Vera yüzünde ciddi bir ifadeyle torununa baktı. Lux'ın işe yaramaz olmadığını kanıtlamak için Elysium'a gitmek istediğini biliyordu ama Vera ona hiçbir zaman işe yarayan biri gibi davranmamıştı.
Onun için Lux, yalnız dünyasını renklerle dolduran bir çocuktu. En sağlıklı birey olmasa da, ona elinden gelen her şekilde yardım etmek için elinden geleni yapardı.
Vera mümkünse Lux'ın Elysium'a gitmesini istemiyordu çünkü çocuğun hayatının tehlikeye girmesinden korkuyordu.
"Lux, gerçekten bir savaşçı olmak istediğini biliyorum," dedi Vera yumuşak bir sesle. "Ama kalbin bunu istese bile, bedenin bunu gerçekleştirecek kadar güçlü değil."
Vera, Lux'ın başka bir şey düşünmesine gerek olmadığını ve sadece mutlu ve rahat bir hayat sürmesi gerektiğini söylemek istedi ama bu sözlerini geri aldı. Torununun hayatta ne yapmak istediğini her şeyden çok biliyordu.
"Büyükanne, beni sevdiğini ve benim için yalnızca en iyisini istediğini biliyorum," diye yanıtladı Lux. "Ayrıca, bana inanmanın senin için zor olduğunu biliyorum ama vücudum artık iyileşti. Vücudumu çok fazla zorlarsam artık bayılmayacağım."
Vera başını sertçe salladı. "Lux, hayat çok değerlidir. Bana söylediklerinin doğru olduğunu bizzat kendi gözlerimle görene kadar Elysium'a girmene izin vermeyeceğim. Ancak, bu aynı zamanda son kez olacak. Beni ikna edemezseniz, artık Elysium'a gitmekte ısrar etmeyeceksiniz.

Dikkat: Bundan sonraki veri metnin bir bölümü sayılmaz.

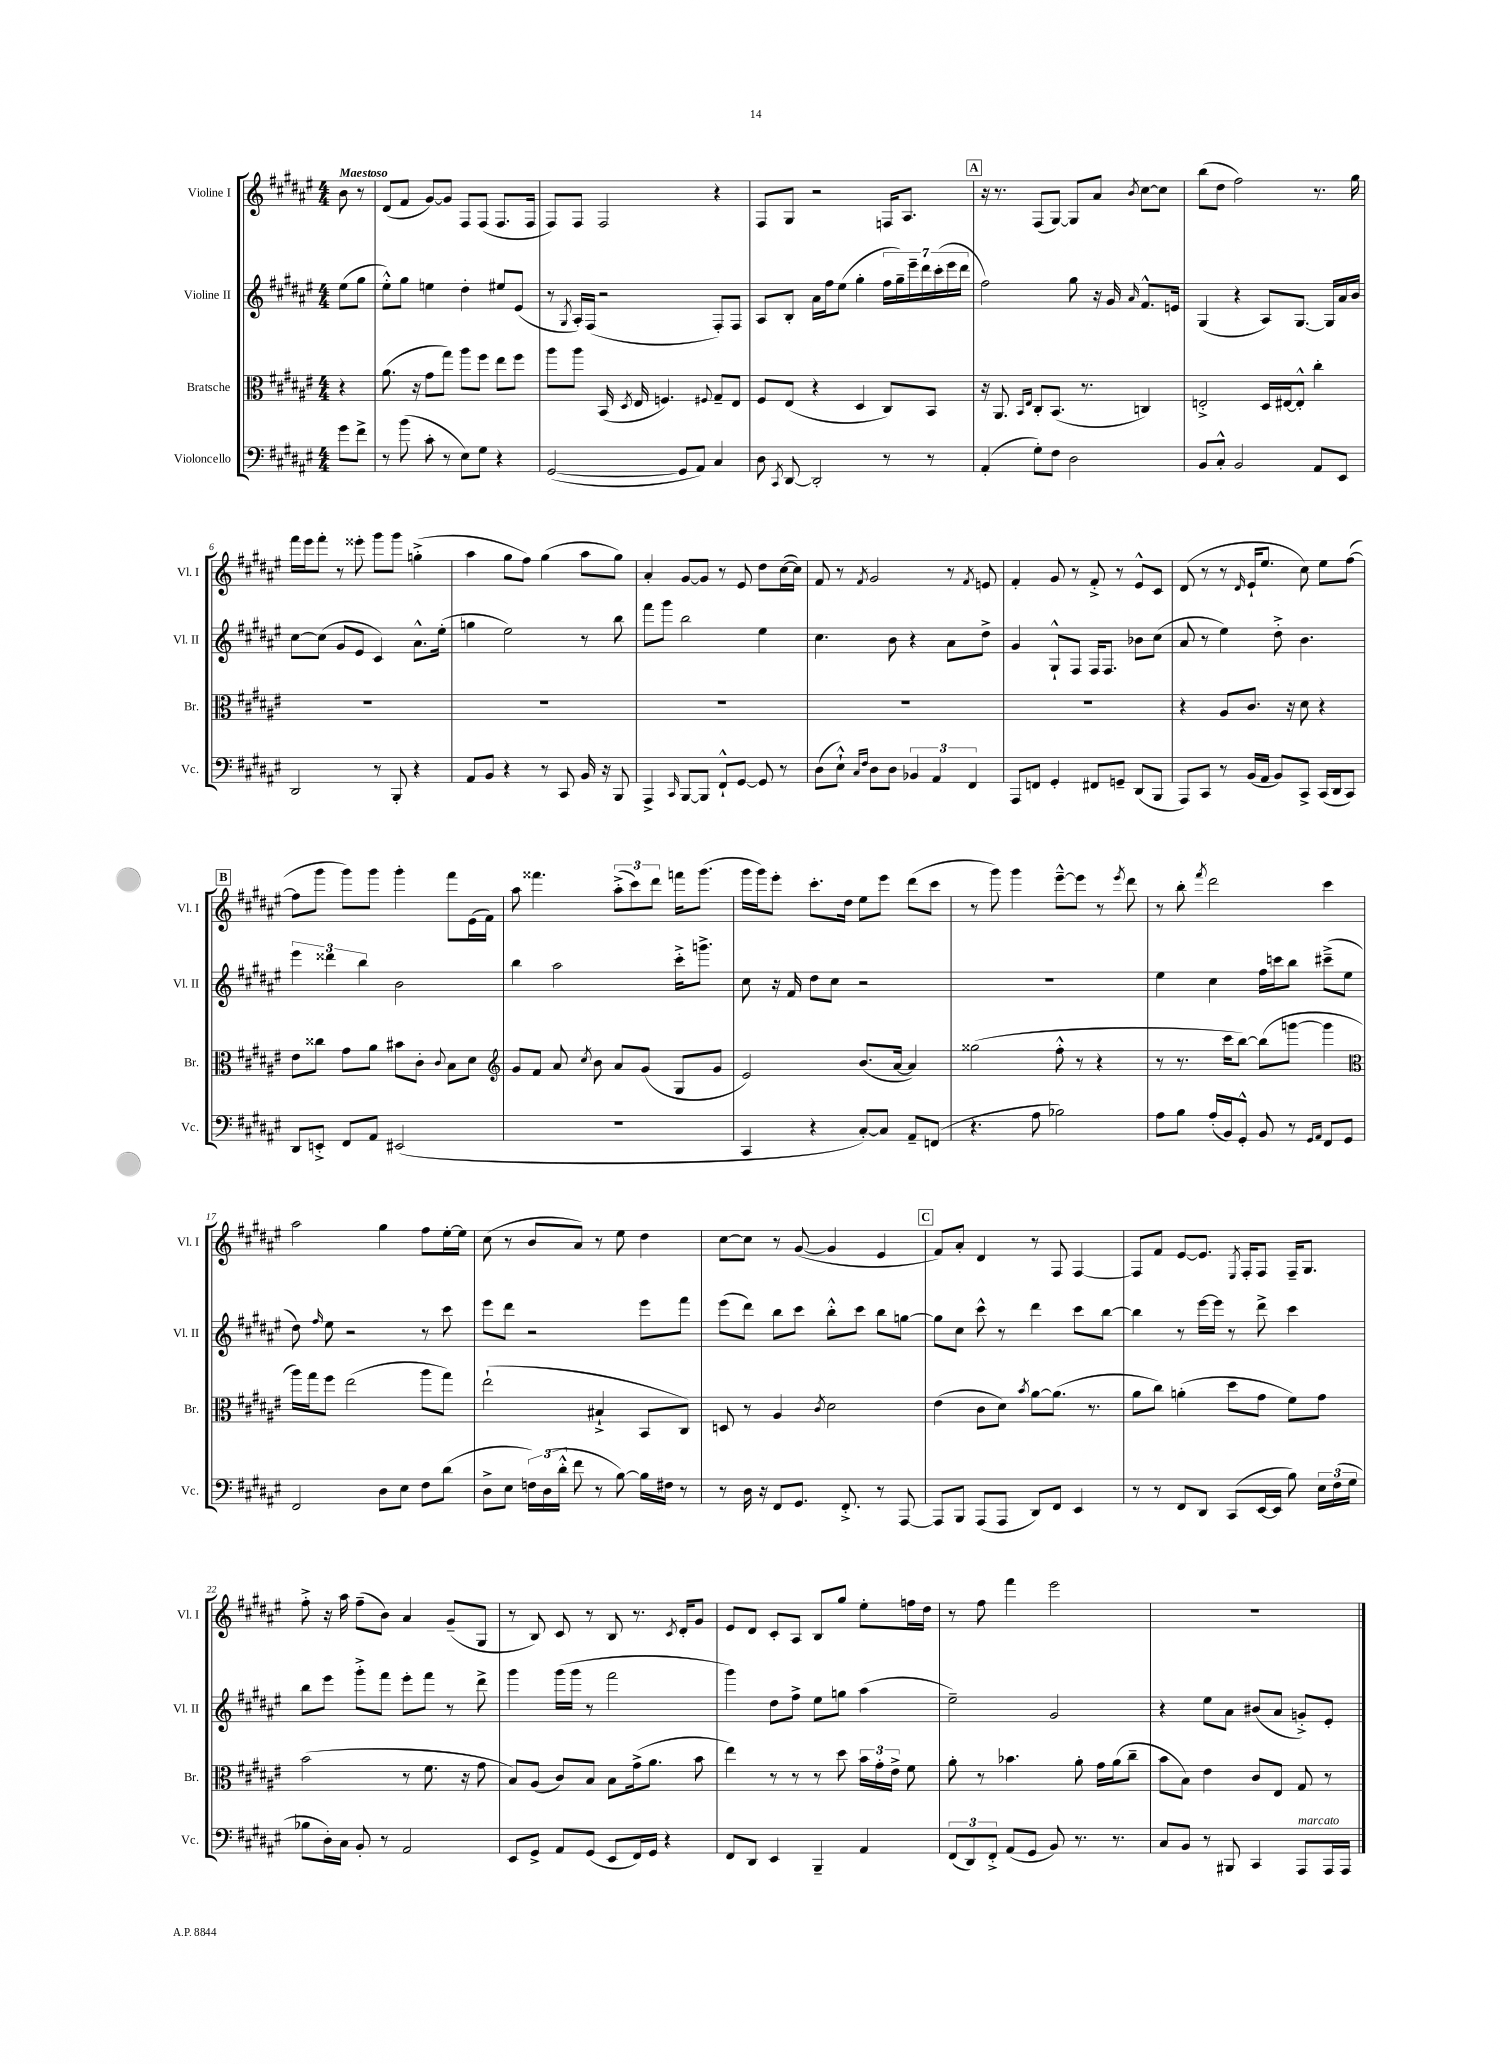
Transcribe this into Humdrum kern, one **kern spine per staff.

**kern	**kern	**kern	**kern
*staff4	*staff3	*staff2	*staff1
*clefF4	*clefC3	*clefG2	*clefG2
*k[f#c#g#d#a#e#]	*k[f#c#g#d#a#e#]	*k[f#c#g#d#a#e#]	*k[f#c#g#d#a#e#]
*M4/4	*M4/4	*M4/4	*M4/4
8g#\L	4r	(8ee#\L	8b\
8f#^\J	.	8gg#\J	8r
=	=	=	=
8r	(8.a#\	8ee#'^^\L)	(8d#/L
(8b\	.	8gg#\J	8f#/J
.	16r	.	.
8c#'\	8g#\L	4ee\	[8g#/L)
8r	8gg#\J)	.	8g#/]J
8E#\L)	8aa#\L	4dd#'\	8F#/L
8G#\J	8ff#\J	.	(8F#/J
4r	8ee#\L	8ee#/L	8.F#/L
.	8ff#\J	(8e#/J	.
.	.	.	16F#/Jk
=	=	=	=
([2GG#/	8aa#\L	8r	8F#/L)
.	.	8qG#/	.
.	8aa#\J	16A#'/LL)	8F#/J
.	.	(16F#/JJ	.
.	(16BB/	2r	2F#/
.	8qD#/	.	.
.	16E#/	.	.
.	4.F/)	.	.
8GG#/]L	.	.	.
8AA#/J)	.	.	.
.	8qqF#/	.	.
4C#/	8G#~/L	8F#'/L)	4r
.	8E#/J	8F#/J	.
=	=	=	=
8D#\	8F#/L	8A#/L	8F#/L
8qCC#/	.	.	.
[8DD#/	(8E#/J	8B'/J	8G#/J
2DD#'/]	4r	16a#\LL	2r
.	.	16ff#\J	.
.	.	(8ee#\J	.
.	4D#/	4gg#'\	.
8r	8C#/L)	28ff#\LL	16F/LK
.	.	28gg#~\)	.
.	.	.	8.A#/J
.	.	28eee#~\	.
.	.	28ddd#\	.
8r	8BB/J	.	.
.	.	(28ccc#'\	.
.	.	28eee#\	.
.	.	28ddd#\JJ	.
=	=	=	=
(4AA#'/	16r	2ff#\)	16r
.	8.AA#/	.	8.r
.	16qqBB/LL	.	.
.	16qqE#/JJ	.	.
8G#'\L)	8C#'/L	.	(8F#/L
8F#\J	(8.BB/J	.	[8G#/J)
2D#\	.	8gg#\	8G#/]L
.	8.r	.	.
.	.	16r	8a#/J
.	.	16g#/	.
.	.	16qqa#/	8qb/
.	4C/)	8.f#^^/L	[8cc#\L
.	.	.	8cc#\]J
.	.	16e/Jk	.
=	=	=	=
8BB/L	2E'^/	(4G#/	(8bb\L
8C#'^^/J	.	.	8dd#\J
2BB/	.	4r	2ff#\)
.	16D#/LL	8A#/L)	.
.	[16E#/J	.	.
.	8E#'^^/]J	[8.G#/J	.
8AA#/L	4cc#'\	.	8.r
.	.	16G#/]LL	.
8EE#/J	.	16a#/	.
.	.	16b/JJ	16gg#\
=	=	=	=
2DD#/	1r	[8cc#\L	16fff#\LL
.	.	.	16eee#\J
.	.	(8cc#\]J	8fff#'\J
.	.	8g#/L	8r
.	.	8e#/J	8eee##'\
8r	.	4c#/)	8ggg#\L
8BBB'/	.	.	8ggg#\J
4r	.	8.a#^^\L	(4gg'^\
.	.	(16ee#'\Jk	.
=	=	=	=
8AA#/L	1r	4gg\	4aa#\
8BB/J	.	.	.
4r	.	2ee#\)	8gg#\L
.	.	.	8ff#\J)
8r	.	.	(4gg#\
8CC#/	.	.	.
16BB/	.	8r	8aa#\L
16r	.	.	.
8BBB/	.	8bb\	8gg#\J)
=	=	=	=
4AAA#^/	1r	8fff#\L	4a#'/
.	.	8ggg#\J	.
16qqCC#/	.	.	.
[8BBB/L	.	2bb\	[8g#/L
8BBB/]J	.	.	8g#/]J
8FF#`^^/L	.	.	8r
[8GG#/J	.	.	8e#/
8GG#/]	.	4ee#\	8dd#\L
8r	.	.	([16cc#\L
.	.	.	16cc#\]JJ)
=	=	=	=
(8D#\L	1r	4.cc#\	8f#/
8E#`^^\J)	.	.	8r
16qqC#/LL	.	.	.
16qqF#/JJ	.	.	8qf#/
8D#\L	.	.	2g#/
8D#\J	.	8b\	.
6BB-/	.	4r	.
6AA#/	.	.	.
.	.	8a#\L	8r
6FF#/	.	.	.
.	.	.	8qf#/
.	.	8dd#^\J	8e/
=	=	=	=
8AAA#/L	1r	4g#/	4f#'/
8FF/J	.	.	.
4GG#'/	.	8G#`^^/L	8g#/
.	.	8F#/J	8r
8FF#/L	.	16F#/LK	8f#'^/
.	.	8.F#/J	.
8GG~/J	.	.	8r
(8DD#/L	.	8b-\L	8e#^^/L
8BBB/J	.	(8cc#\J	8c#/J
=	=	=	=
8AAA#/L)	4r	8a#/	(8d#/
8CC#/J	.	8r	8r
8r	8A#/L	4ee#\)	8r
.	.	.	16qqd#/
(16BB/LL	8.c#/J	.	16e#`/LK
16AA#/JJ	.	.	8.ee#/J
8BB/L)	.	8dd#'^\	.
.	16r	.	.
8CC#^/J	8d#\	4.b\	8cc#\)
(16CC#/LL	4r	.	8ee#\L
16DD#/J	.	.	.
8CC#/J)	.	.	([8ff#\J
=	=	=	=
8DD#/L	8e#\L	6eee#\	8ff#\]L
8EE'^/J	8cc##\J	.	8ggg#\J
.	.	6ddd##\	.
8FF#/L	8g#\L	.	8ggg#\L)
.	.	6bb\	.
8AA#/J	8a#\J	.	8ggg#\J
(2EE#/	8b#\L	2b\	4ggg#'\
.	8c#'\J	.	.
.	8qqc#/	.	.
.	8B\L	.	8fff#\L
.	8d#\J	.	(16e#\L
.	.	.	16f#\JJ)
=	=	=	=
*	*clefG2	*	*
1r	8g#/L	4bb\	8aa#\
.	8f#/J	.	4.fff##\
.	8a#/	2aa#\	.
.	8qcc#/	.	.
.	8b\	.	.
.	8a#/L	.	(12aa#'^\L
.	.	.	12ccc#\)
.	(8g#/J	.	.
.	.	.	12ddd#\J
.	8G#/L	16ccc#'^\LK	16fff\LK
.	.	8.ggg^\J	(8.ggg#\J
.	8g#/J	.	.
=	=	=	=
4CC#/	2e#/)	8cc#\	16ggg#\LL
.	.	.	16ggg#\J)
.	.	16r	8eee#'\J
.	.	16f#/	.
4r	.	8dd#\L	8.ccc#'\L
.	.	8cc#\J	.
.	.	.	16dd#\Jk
[8C#'/L)	(8.b/L	2r	8ee#\L
8C#/]J	.	.	8eee#\J
.	[16a#/Jk	.	.
8AA#~/L	4a#/])	.	(8ddd#\L
(8FF/J	.	.	8ccc#\J
=	=	=	=
4.r	(2gg##\	1r	8r
.	.	.	8ggg#\)
.	.	.	4ggg#\
8A#\	.	.	.
2B-\)	8ff#'^^\	.	[8eee#~^^\L
.	8r	.	8eee#\]J
.	4r	.	8r
.	.	.	8qeee#/
.	.	.	8ddd#\
=	=	=	=
8A#\L	8r	4ee#\	8r
8B\J	8.r	.	8bb'\
.	.	.	8qfff#/
(16A#'/LL	.	4cc#\	2ddd#\
16BB/J)	16ccc#\LK	.	.
8GG#'^^/J	[8bb\J)	.	.
8BB/	(8bb\]L	16ff#\LL	.
.	.	16ccc\J	.
8r	[8ggg\J	8bb\J	.
16qqGG#/LL	.	.	.
16qqAA#/JJ	.	.	.
8FF#/L	4ggg\]	(8ccc#~^\L	4ccc#\
8GG#/J	.	8ee#\J	.
=	=	=	=
*	*clefC3	*	*
2FF#/	16aa#\LL)	8dd#\)	2aa#\
.	16gg#\J	.	.
.	.	16qqff#/	.
.	8ff#\J	8ee#\	.
.	(2ee#\	2r	.
8D#\L	.	.	4gg#\
8E#\J	.	.	.
8F#\L	8aa#\L	8r	8ff#\L
(8d#\J	8gg#\J)	8ccc#\	[16ee#'\L
.	.	.	16ee#\]JJ
=	=	=	=
8D#^\L	(2ee#`\	8eee#\L	(8cc#\
8E#\J	.	8ddd#\J	8r
24F\LL)	.	2r	8b/L
(24D#\	.	.	.
24d#'^^\JJ	.	.	.
8f#\	.	.	8a#/J)
8r	4B#`^/	.	8r
[8B\)	.	.	8ee#\
16B\]LL	8BB/L	8eee#\L	4dd#\
16F#\JJ	.	.	.
8r	8C#/J)	8fff#\J	.
=	=	=	=
8r	8D/	(8eee#\L	[8cc#\L
16D#\	8r	8ddd#\J)	8cc#\]J
16r	.	.	.
8FF#/L	4A#/	8bb\L	8r
8.GG#/J	.	8ccc#\J	([8g#/
.	8qc#/	.	.
.	2d#\	8bb'^^\L	4g#/]
8.FF#'^/	.	.	.
.	.	8ccc#\J	.
8r	.	8bb\L	4e#/
[8AAA#/	.	[8gg\J	.
=	=	=	=
8AAA#/]L	(4e#\	8gg\]L	8f#/L)
8BBB/J	.	8cc#\J	8a#'/J
(8AAA#/L	8c#\L	8ccc#^^\	4d#/
8AAA#/J	8d#\J)	8r	.
.	8qb/	.	.
8DD#/L)	[8a#\L	4ddd#\	8r
8FF#/J	(8.a#\]J	.	8F#/
4EE#/	.	8ccc#\L	[4F#/
.	8.r	.	.
.	.	[8bb\J	.
=	=	=	=
8r	8a#\L	4bb\]	8F#/]L
8r	8cc#\J)	.	8f#/J
8FF#/L	(4a'\	8r	[8e#/L
8DD#/J	.	[16eee#\LL	8.e#/]J
.	.	16eee#\]JJ	.
(8CC#/L	8dd#\L	8r	.
.	.	.	8qE#/
.	.	.	16F#'/LK
[16EE#/L	8g#\J	8ddd#^\	8F#/J
16EE#/]JJ	.	.	.
8B\)	8f#\L)	4ccc#\	16F#~/LK
.	.	.	8.G#/J
24E#\LL	8g#\J	.	.
(24F#\	.	.	.
24G#\JJ	.	.	.
=	=	=	=
8B-\L	(2b\	8bb\L	8ff#'^\
16D#'\L)	.	8eee#\J	16r
16C#\JJ	.	.	16aa#\
8BB'/	.	8ggg#'^\L	(8ff#~\L
8r	.	8fff#\J	8b\J)
2AA#/	8r	8eee#'\L	4a#/
.	8.f#\	8fff#\J	.
.	.	8r	(8g#~/L
.	16r	.	.
.	8g#\	8ddd#^\	8G#/J
=	=	=	=
8EE#/L	8B/L)	4ggg#\	8r
8GG#^/J	(8A#/J	.	8B/)
8AA#/L	8c#/L)	(16ggg#\LL	8c#/
.	.	16ggg#\JJ	.
(8GG#/J	8B/J	8r	8r
8EE#/L	8B\L	2fff#\	8B/
16FF#/L)	(16g#^\k	.	8.r
16GG#/JJ	8.a#\J	.	.
4r	.	.	.
.	.	.	8qc#/
.	.	.	16d#'/LK
.	8b\	.	8g#/J
=	=	=	=
8FF#/L	4ee#\)	4ggg#\)	8e#/L
8DD#/J	.	.	8d#/J
4EE#/	8r	8dd#\L	8c#'/L
.	8r	8ff#^\J	8A#/J
4BBB~/	8r	8ee#\L	8B/L
.	8dd#\	8gg\J	8gg#/J
4AA#/	24b\LL	(4aa#\	8ee#'\L
.	24g#'\	.	.
.	24e#^\JJ	.	.
.	8f#\	.	16ff\L
.	.	.	16dd#\JJ
=	=	=	=
(12FF#/L	8a#'\	2ee#~\)	8r
12DD#/)	.	.	.
.	8r	.	8ff#\
12FF#'^/J	.	.	.
(8AA#/L	4.b-\	.	4fff#\
8GG#/J	.	.	.
8BB/)	.	2g#/	2eee#\
8.r	8a#'\	.	.
.	16g#\LL	.	.
8.r	(16a#\J	.	.
.	8cc#~\J	.	.
=	=	=	=
8C#/L	8b\L	4r	1r
8BB/J	8B\J)	.	.
8r	4e#\	8ee#\L	.
8BBB#/	.	8a#\J	.
4CC#/	8c#/L	(8b#/L	.
.	8E#/J	8a#/J	.
8AAA#/L	8G#/	8g'^/L)	.
16AAA#/L	8r	8e#'/J	.
16AAA#/JJ	.	.	.
==	==	==	==
*-	*-	*-	*-
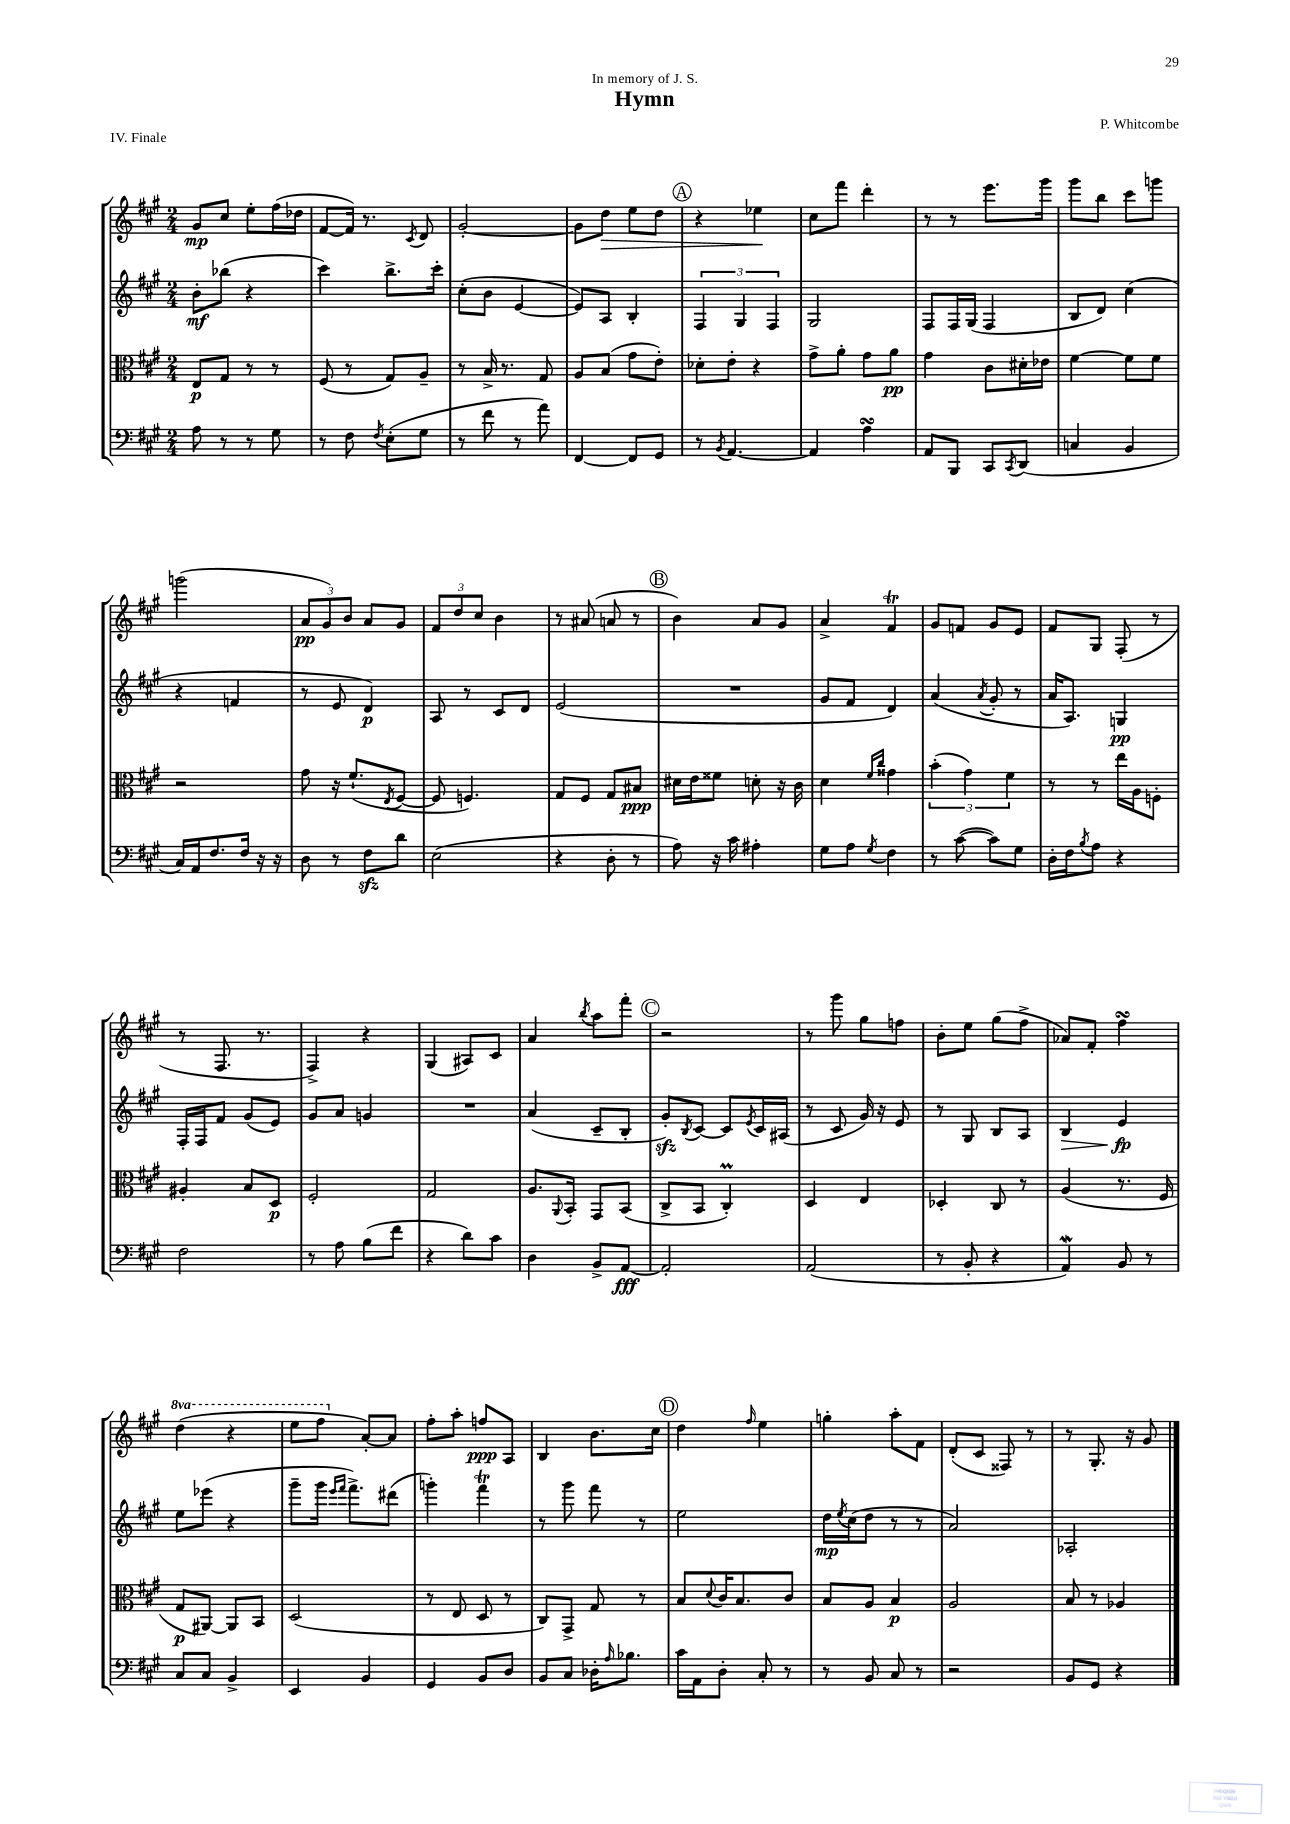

Anlaştık mı?"
"Söz veriyor musun büyükanne?"
"Sana ne zaman yalan söyledim ki?"
Lux rahat bir nefes aldı. Büyükannesi tarafından şımartılarak büyümüştü ve büyükannesi ona büyük bir özenle davranıyordu. Geçmişte Elysium'a gitme hayalleri konusunda birkaç kez tartışmış olsalar da Vera onun hayallerini asla reddetmemiş ve elinden geldiğince eğitim almasına izin vermişti.
"Büyükanne, seni biriyle tanıştırmak istiyorum," dedi Lux. "Bedenimin iyileşmesine yardım eden kişi o."
"... sakın bana geçmişte davet ettiğin o şarlatan doktorlardan biri olduğunu söyleme?" Vera'nın yüzü sertleşti. "Seni sadece hasta eden o rastgele iksirleri satın alman için insanlar tarafından kaç kez kandırıldın? Dersini almadın mı?"
Lux hafifçe öksürdü çünkü büyükannesinin sözlerini yalanlayamıyordu. Geçmişte, kalelerinden geçen tüccarlardan bazı şüpheli güçlendirici tonikler satın almıştı. Bu tonikler dışarıdan iyi görünse de, etkileri korkunçtu ve Lux'ın birkaç gün boyunca kızarıklık veya ateşten muzdarip olmasına neden oluyordu.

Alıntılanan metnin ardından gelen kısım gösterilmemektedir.